Pergolide is a medication that activates dopamine receptors, particularly the receptor D1. It was originally developed to treat Parkinson’s disease, but its use in that condition is limited because systemic administration of the therapy can cause heart problems. In fact, although it is still in use in other countries, it was taken off the market in the U.S. and Canada.
Previous research has suggested that activation of D1 with pergolide can stimulate the production of nerve growth factor (NGF). This molecule promotes the growth and healing of the cornea and has been investigated as a treatment strategy for NK: For example, approved treatment Oxervate (cenegermin) works by mimicking the activity of NGF.
Thus, there is a biological rationale for using pergolide as an NK treatment. Additionally, medications applied directly to the eyes (in the form of eye drops) generally don’t get absorbed into the rest of the body, which would lower the risk of heart problems developing as a side effect.
However, pergolide does not dissolve well in water, which makes it difficult to use it in eye drops. Marinosolv is a solvent that basically makes compounds that are difficult to dissolve, like pergolide, more soluble. As such, Marinosolv could be used as a vehicle to deliver pergolide to the eyes.
“Solubilization of otherwise insoluble compounds is critical especially in eye care where compounds are washed out fast,” Bala Ambati, MD, PhD, a professor at the University of Utah and co-author of the study, said in a press release.
Ambati and his colleagues tested the effects of Marinosolv-delivered pergolide in several cell and animal models related to NK.
First, they treated chicken neurons in dishes with pergolide. This increased the length of these neurons in a dose-dependent manner, suggesting that the treatment promoted neuronal growth. Simultaneously, pergolide treatment increased NGF levels, which is consistent with the proposed mechanism of action, i.e., D1 activation leading to NGF production, which prompts neural growth and corneal healing. Chemically blocking D1 prevented these effects of pergolide treatment, also supporting the proposed mechanism of action.
They then tested Marinosolv-delivered pergolide in a mouse model of cornea injury, which is reminiscent of the kind of damage found in NK.
In these mice, treatment with Marinosolv-delivered pergolide significantly increased the regeneration of nerve fibers in the cornea.
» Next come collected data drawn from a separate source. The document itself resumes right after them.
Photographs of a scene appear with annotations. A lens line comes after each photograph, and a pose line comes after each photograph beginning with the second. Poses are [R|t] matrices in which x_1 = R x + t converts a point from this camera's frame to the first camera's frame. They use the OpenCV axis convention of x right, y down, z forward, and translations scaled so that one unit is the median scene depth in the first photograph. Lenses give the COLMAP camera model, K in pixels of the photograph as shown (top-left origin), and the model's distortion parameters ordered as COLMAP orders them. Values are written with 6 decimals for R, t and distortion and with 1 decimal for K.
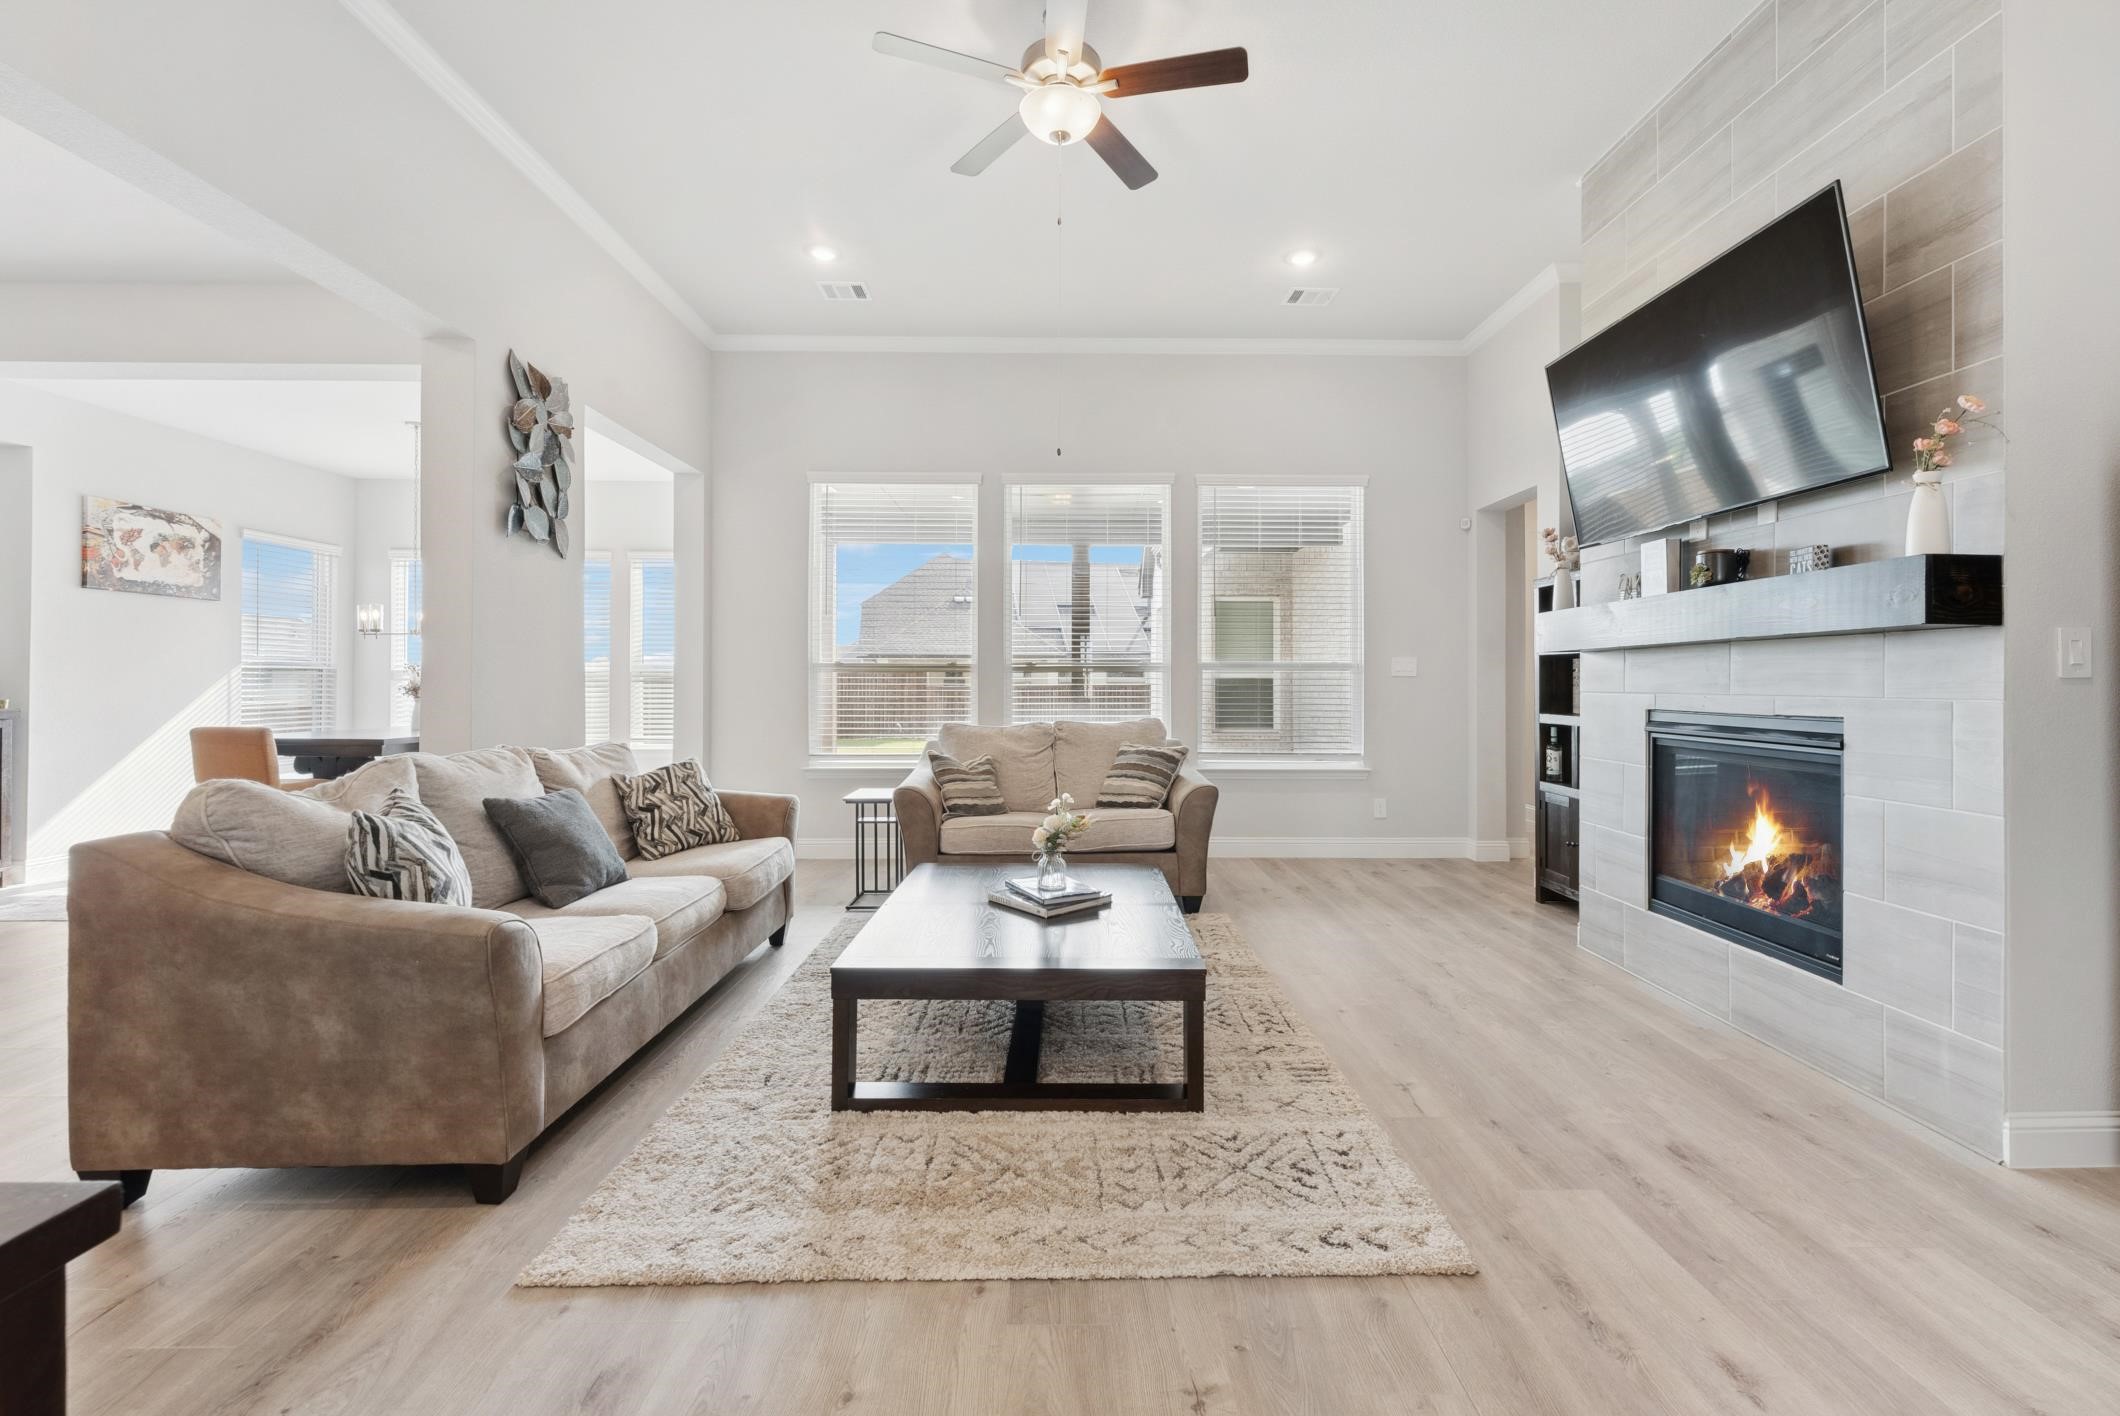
lens RADIAL K [[880.1, 0, 1070.5], [0, 880.1, 677.5], [0, 0, 1]] dist [-0.000091, 0.000482]
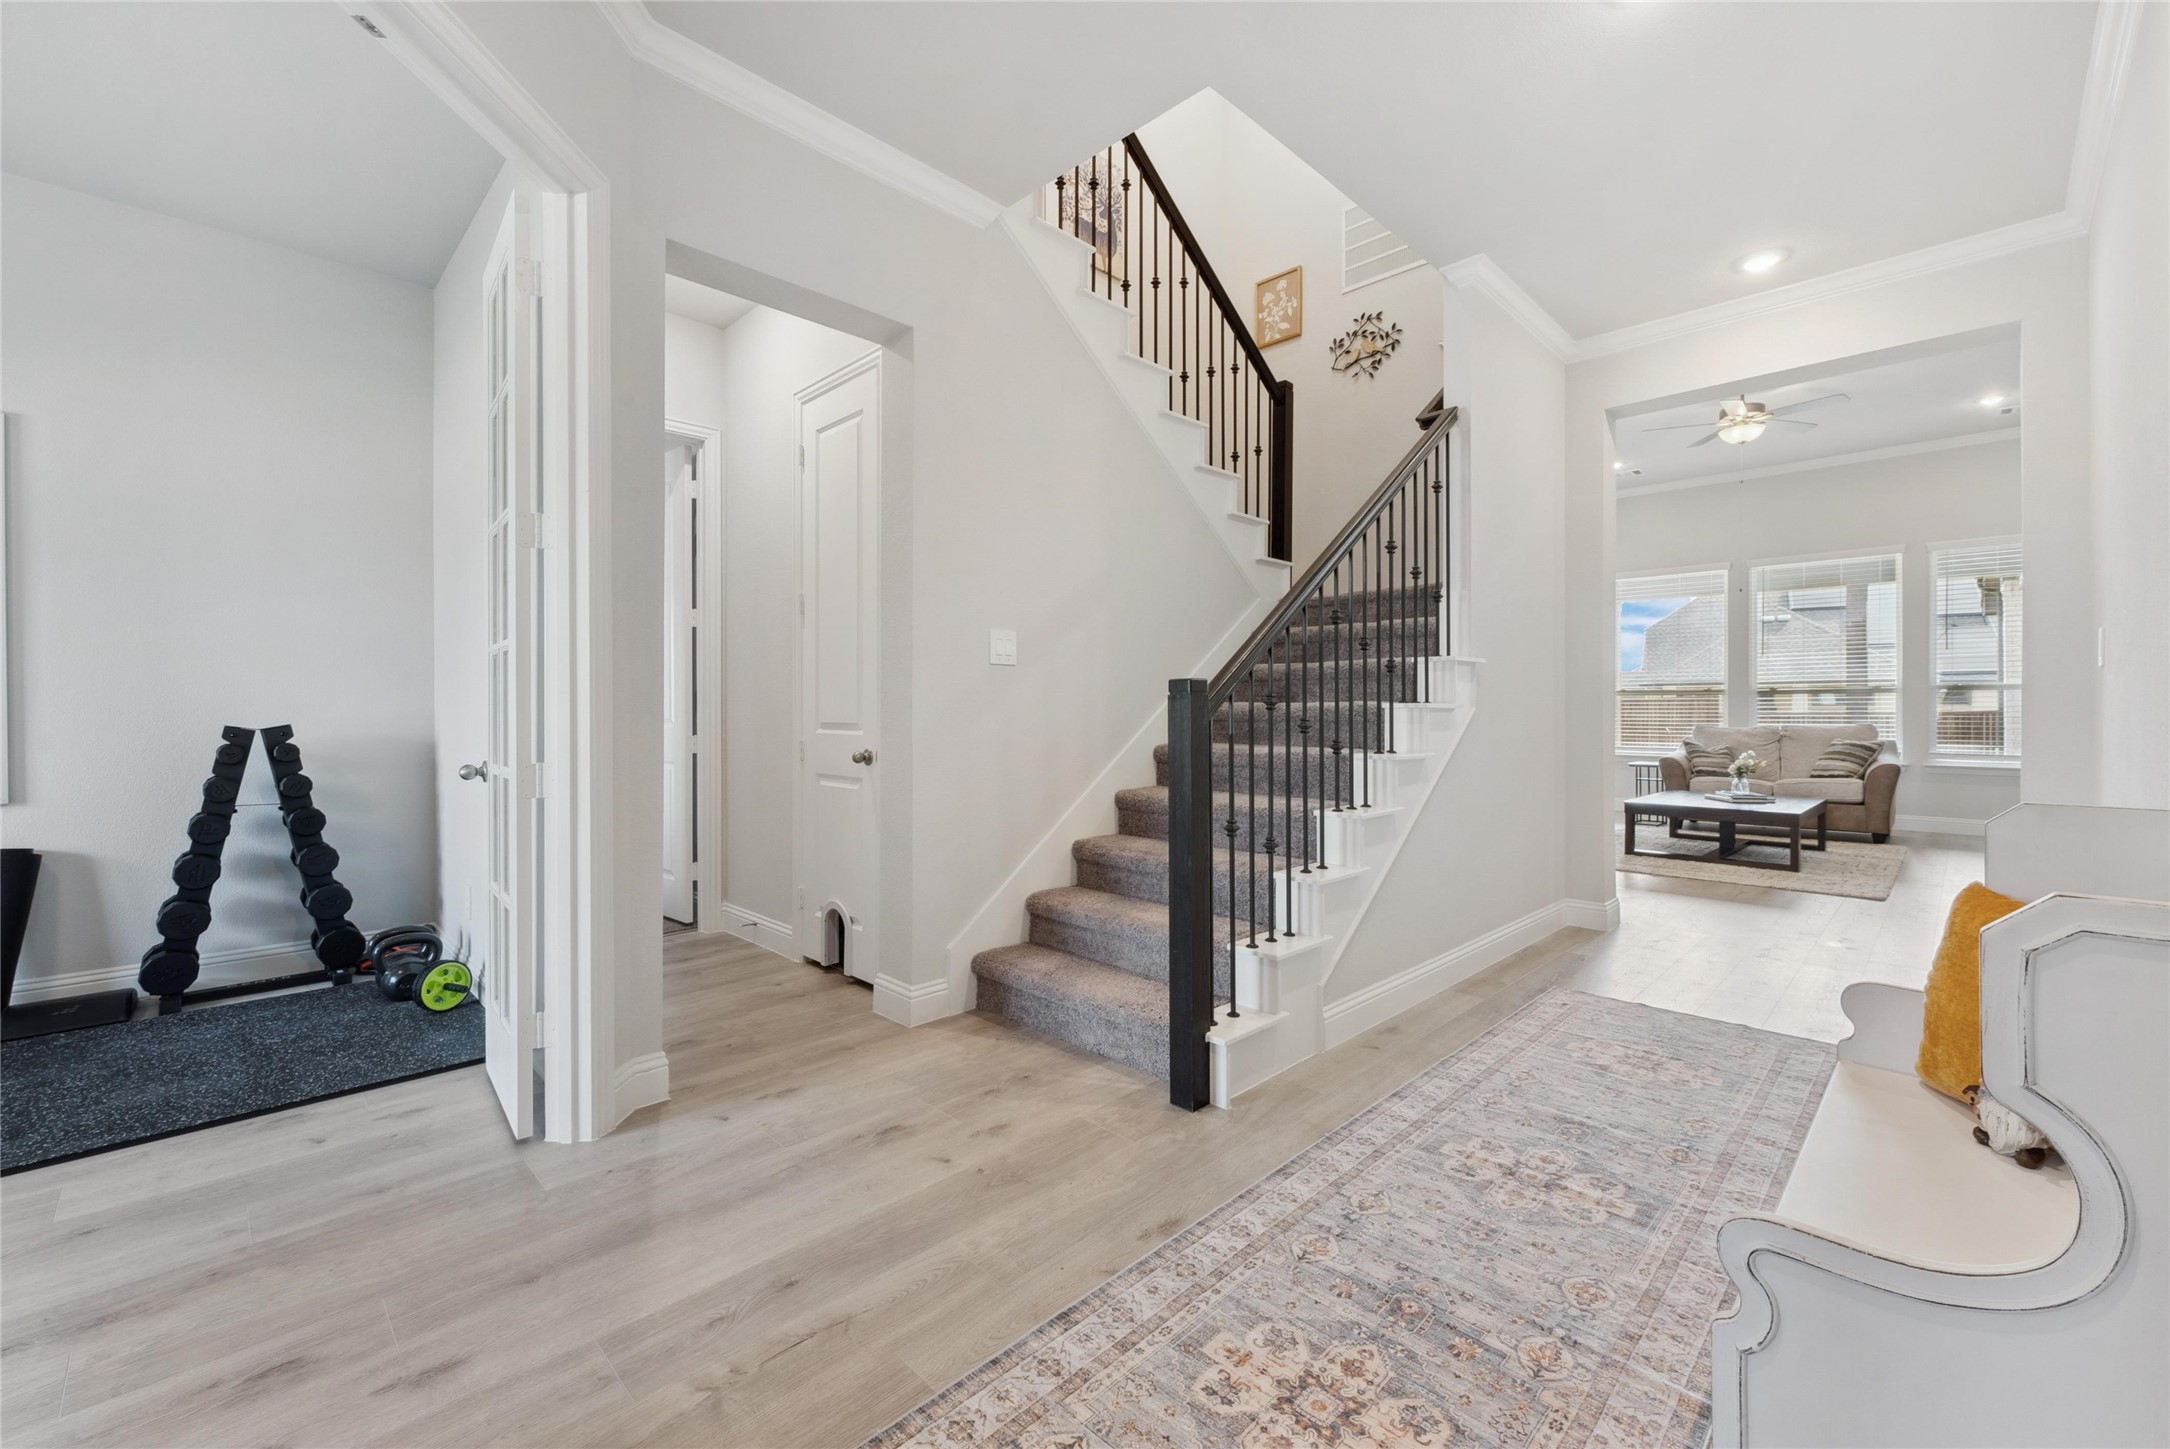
lens RADIAL K [[893.4, 0, 1092.4], [0, 893.4, 713.8], [0, 0, 1]] dist [-0.001694, -0.000101]
pose [[0.705621, -0.000117, -0.708590, 0.267324], [0.004962, 0.999976, 0.004776, 0.018980], [0.708573, -0.006886, 0.705604, -1.080490]]
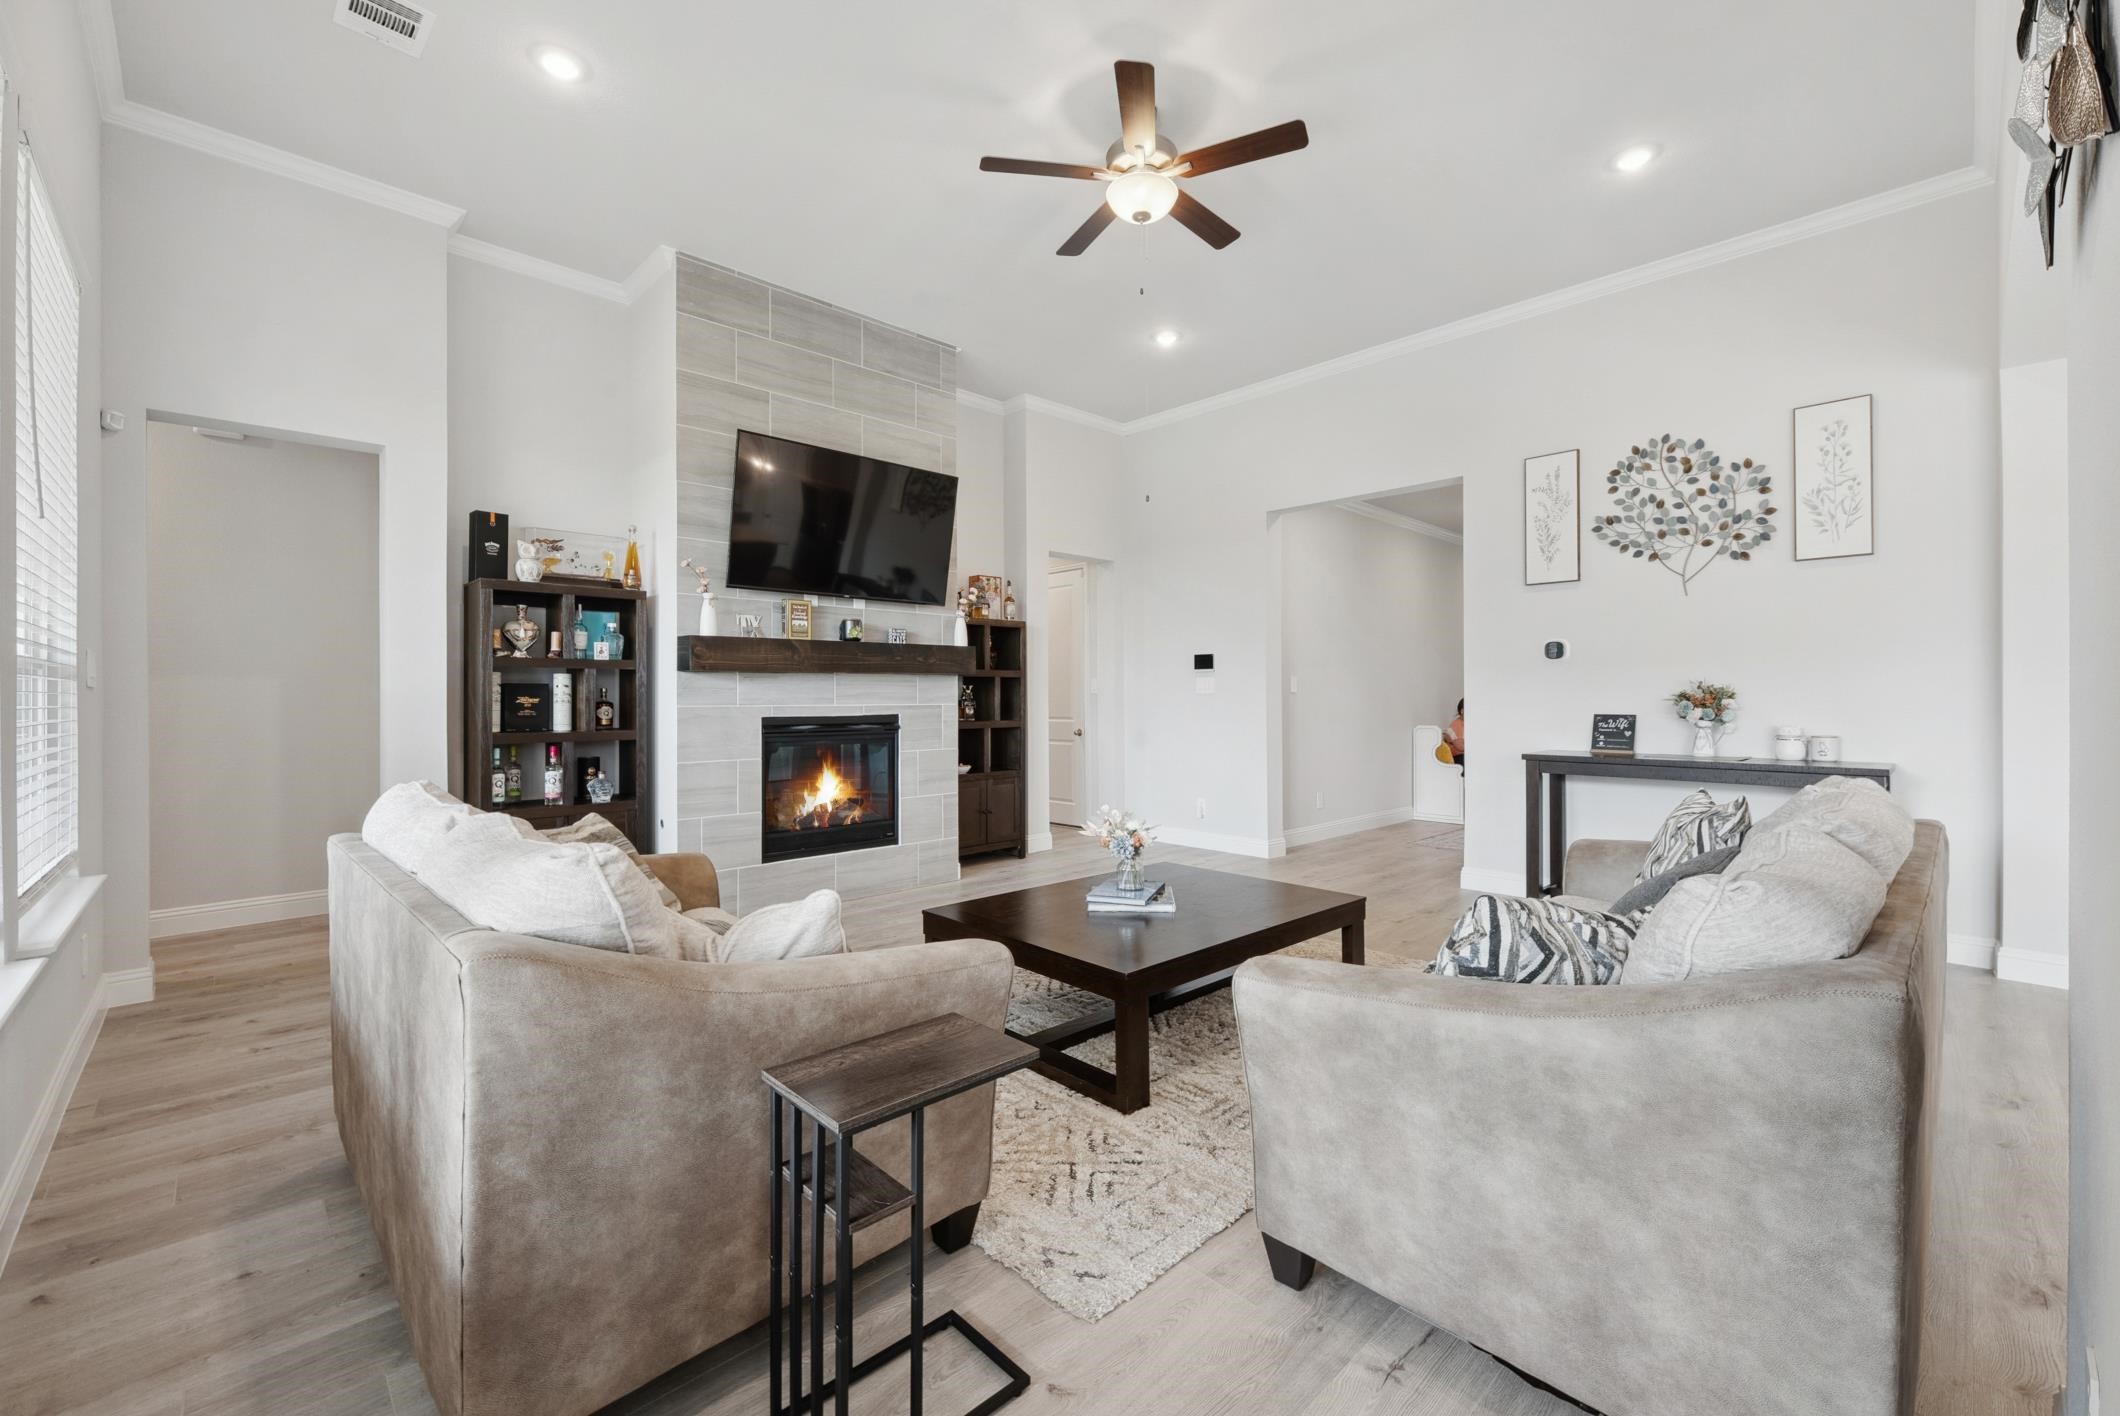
lens RADIAL K [[872.9, 0, 1067.2], [0, 872.9, 697.6], [0, 0, 1]] dist [-0.001694, -0.000101]
pose [[-0.690090, 0.000428, 0.723724, -0.494255], [-0.001549, 0.999997, -0.002069, 0.006798], [-0.723722, -0.002549, -0.690087, 1.208339]]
This treatment also significantly shortened the time it took for the wound at the cornea to heal.
Notably, these treatment benefits were not seen with cabergoline, a compound that preferentially activates a different dopamine receptor (D2).
These data further support pergolide as a therapy for corneal damage that acts through the proposed D1/NGS mechanism of action. It should be noted, however, that exactly how D1 activation leads to increased NGS levels isn’t fully understood — this may be an avenue for future investigations. Additional study on potential side effects and optimal dosing will also be needed.
“Pergolide was effective in enhancing corneal neural regeneration and epithelial wound healing,” the researchers wrote. “Although the entire pathway is not understood, it is apparent that pergolide could exert its effects by upregulating NGF levels, making it a potential drug candidate and a novel therapy for neurotropic keratopathy.”
Beyond pergolide specifically, these data support the use of Marinosolv as a vehicle for the delivery of difficult-to-dissolve substances.
“The new data once again show the effectiveness and manifold scope of application of our clinically validated Marinosolv platform,” said Andreas Grassauer, CEO of Marinomed Biotech.